Renato olhou para os dois, e embora não fosse exatamente o que tinha em mente ao decidir fazer uma surpresa á Sandra, ele concordou.

 

Enquanto os três caminhavam rumo ao restaurante que ficava próximo dali, Sandra entre os dois homens conversando animadamente com Fernando sobre algum ultimo acontecimento do escritório, Renato se sentia deslocado e desanimado.

 

 

O ciúme era um horrível sentimento que o estava tomando por inteiro, e ele se sentia incapaz de fazer algo sobre isso.

Capitulo 3

 

Depois que Renato deixou Sandra na porta do trabalho e ela sumiu de suas vistas junto com Fernando, aquele sentimento ruim voltou a incomodar seus pensamentos. Ele não queria sentir aquilo, mas também não sabia como controlar.

                Chegou em casa um pouco aborrecido. O suficiente para que sua mãe percebesse.

— O que há de errado Renato?

— Nada! – ele respondeu mecanicamente ainda pensando nos olhares que Fernando dirigia à Sandra.

— Ora meu filho, te conheço, sei que tem algo errado!

— É... Uma garota.

— Mais uma garota, você quer dizer...

— Não mãe, dessa vez é diferente. – ele finalmente encarou a mãe que olhava amorosamente para ele.  – Eu não sei, mas não é diversão. Com ela eu quero... Coisa séria.

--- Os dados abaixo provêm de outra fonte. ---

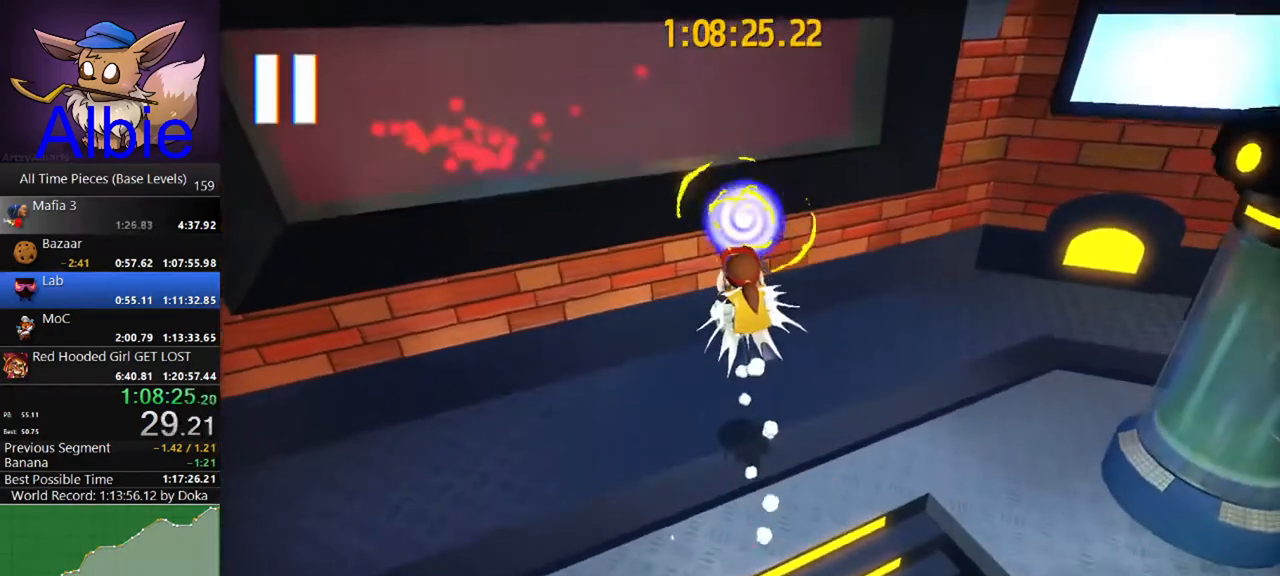
{"keys": [], "mouse": [], "mouse_move": "still", "events": [[33, "shift", "up"], [167, "space", "up"], [267, "w", "up"]]}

— Com quem você quer coisa séria? – o pai de Renato, Sandro, acabava de entrar na sala, sem que ninguém percebesse, enquanto ele falava.

— Uma garota... – sua mãe disse, sem dar importância. Conhecia o filho o suficiente pra saber que ele gostava de variar, e talvez essa fosse apenas novidade, e por isso essa empolgação toda.

— Não é uma garota qualquer. – Renato disse um tanto ríspido – É A Garota!

— Ora Silvia, talvez devêssemos dar um pouco de credito ao nosso filho. Ele pode estar finalmente apaixonado.

— Se for isso mesmo, eu adoraria conhecê-la.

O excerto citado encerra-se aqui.